Shares of Micron Technology slid to $391.97 on March 24, extending a brutal 15% five-day decline from $461.73, as investors weigh a simple question: Can the best quarter in the company's history justify a $25 billion spending spree?
• Record Earnings Couldn't Outrun a Record Bill. Micron posted fiscal Q2 revenue of $23.86 billion, non-GAAP earnings of $12.20 per share, and a 74.9% gross margin — crushing the $18.9 billion revenue estimate and beating EPS consensus of $8.50 by $3.70. But the celebration lasted roughly as long as the earnings call. Micron raised its fiscal 2026 capital spending forecast to above $25 billion, about $5 billion higher than prior guidance , with construction-related capex set to jump by more than $10 billion year over year in fiscal 2027. For shareholders, that means profits are being plowed back into factories before they ever reach dividends or buybacks.
• The Ghost of Memory Cycles Past. Memory investors have seen this movie before — tight supply, glorious pricing, heroic margins, then a rush to build capacity that eventually crashes prices. SK Hynix currently maintains a slim lead in the high-bandwidth memory market, and if Samsung resolves its own yield issues faster than expected, combined capacity could flood the market by 2028 — the scenario the sell-off is pricing in.

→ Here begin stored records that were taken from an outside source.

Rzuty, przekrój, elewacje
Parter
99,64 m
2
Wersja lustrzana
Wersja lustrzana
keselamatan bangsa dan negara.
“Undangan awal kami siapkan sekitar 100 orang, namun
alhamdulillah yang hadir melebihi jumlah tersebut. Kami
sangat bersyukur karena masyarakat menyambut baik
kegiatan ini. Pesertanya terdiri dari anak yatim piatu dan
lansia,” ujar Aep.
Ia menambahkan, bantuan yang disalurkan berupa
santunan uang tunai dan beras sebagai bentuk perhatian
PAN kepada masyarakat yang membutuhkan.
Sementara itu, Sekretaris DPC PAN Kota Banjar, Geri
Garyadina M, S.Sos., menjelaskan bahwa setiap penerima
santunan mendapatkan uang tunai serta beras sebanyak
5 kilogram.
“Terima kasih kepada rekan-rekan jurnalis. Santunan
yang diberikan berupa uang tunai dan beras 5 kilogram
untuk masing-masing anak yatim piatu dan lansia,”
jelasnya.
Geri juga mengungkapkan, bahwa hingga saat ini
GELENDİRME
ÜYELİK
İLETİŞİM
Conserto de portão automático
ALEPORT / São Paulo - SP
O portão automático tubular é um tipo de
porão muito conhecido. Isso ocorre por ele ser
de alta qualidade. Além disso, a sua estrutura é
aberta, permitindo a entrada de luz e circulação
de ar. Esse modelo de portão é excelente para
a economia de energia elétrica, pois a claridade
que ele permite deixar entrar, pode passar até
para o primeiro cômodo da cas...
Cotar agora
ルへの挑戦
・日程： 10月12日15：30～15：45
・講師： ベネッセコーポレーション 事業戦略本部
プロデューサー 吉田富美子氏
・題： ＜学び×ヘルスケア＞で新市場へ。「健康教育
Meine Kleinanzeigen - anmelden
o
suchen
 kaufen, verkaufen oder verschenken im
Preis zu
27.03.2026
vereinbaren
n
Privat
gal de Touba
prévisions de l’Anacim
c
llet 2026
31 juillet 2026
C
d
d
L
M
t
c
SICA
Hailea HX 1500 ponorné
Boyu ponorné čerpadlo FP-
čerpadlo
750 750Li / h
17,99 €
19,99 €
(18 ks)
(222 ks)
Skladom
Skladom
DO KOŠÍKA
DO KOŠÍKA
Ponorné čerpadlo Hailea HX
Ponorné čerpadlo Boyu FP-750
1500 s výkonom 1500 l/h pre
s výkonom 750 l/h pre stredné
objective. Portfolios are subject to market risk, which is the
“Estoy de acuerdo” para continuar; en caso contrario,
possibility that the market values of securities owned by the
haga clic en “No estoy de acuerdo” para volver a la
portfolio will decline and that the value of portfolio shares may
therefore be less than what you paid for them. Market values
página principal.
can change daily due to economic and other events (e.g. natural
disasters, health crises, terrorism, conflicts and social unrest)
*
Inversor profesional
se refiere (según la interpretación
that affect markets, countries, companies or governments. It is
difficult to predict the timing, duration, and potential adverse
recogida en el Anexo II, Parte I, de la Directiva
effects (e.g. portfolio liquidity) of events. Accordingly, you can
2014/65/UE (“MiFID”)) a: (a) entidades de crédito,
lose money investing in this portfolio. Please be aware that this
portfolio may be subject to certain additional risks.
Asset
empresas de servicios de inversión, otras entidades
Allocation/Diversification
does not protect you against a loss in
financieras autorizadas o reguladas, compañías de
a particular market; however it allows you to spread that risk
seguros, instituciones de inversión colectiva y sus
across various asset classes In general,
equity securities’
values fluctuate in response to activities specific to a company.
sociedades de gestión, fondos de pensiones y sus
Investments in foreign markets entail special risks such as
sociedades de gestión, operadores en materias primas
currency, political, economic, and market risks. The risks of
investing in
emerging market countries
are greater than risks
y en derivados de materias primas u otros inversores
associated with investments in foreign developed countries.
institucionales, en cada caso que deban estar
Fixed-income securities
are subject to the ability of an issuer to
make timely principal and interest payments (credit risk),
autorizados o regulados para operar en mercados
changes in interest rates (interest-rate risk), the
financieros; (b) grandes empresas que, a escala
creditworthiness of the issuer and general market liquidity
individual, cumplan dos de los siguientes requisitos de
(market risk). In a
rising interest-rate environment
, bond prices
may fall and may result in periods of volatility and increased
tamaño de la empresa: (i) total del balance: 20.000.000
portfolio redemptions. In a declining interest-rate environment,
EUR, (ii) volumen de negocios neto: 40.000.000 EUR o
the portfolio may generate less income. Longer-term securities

• The Stock Is Cheap If the Boom Lasts. Analyst projections for fiscal 2026 EPS sit around $58, putting the forward price-to-earnings ratio at roughly 7.7 times — bargain-level for a company growing this fast. Twenty-nine analysts still rate the stock a buy with a consensus target of $453.55 , implying ~16% upside. But that low valuation is the market's hedge against a downturn — memory chipmakers have historically traded at single-digit earnings multiples right before cycles peak.
• AI Demand Is Real, But So Is the Price Tag. Micron has entered high-volume production of next-generation high-bandwidth memory for Nvidia's AI platform, with essentially all 2026 capacity already committed.
Management guided Q3 revenue to a staggering $33.5 billion with an 81% gross margin. The demand is undeniable. The risk is that Micron is making a decade-long bet that AI demand will grow exponentially — and if it doesn't, the company could be left with billions in half-finished facilities.
Bottom line: Micron is printing money today but writing checks against tomorrow. Whether this is a generational buying opportunity or a classic cycle trap depends entirely on how long AI keeps memory chips scarce.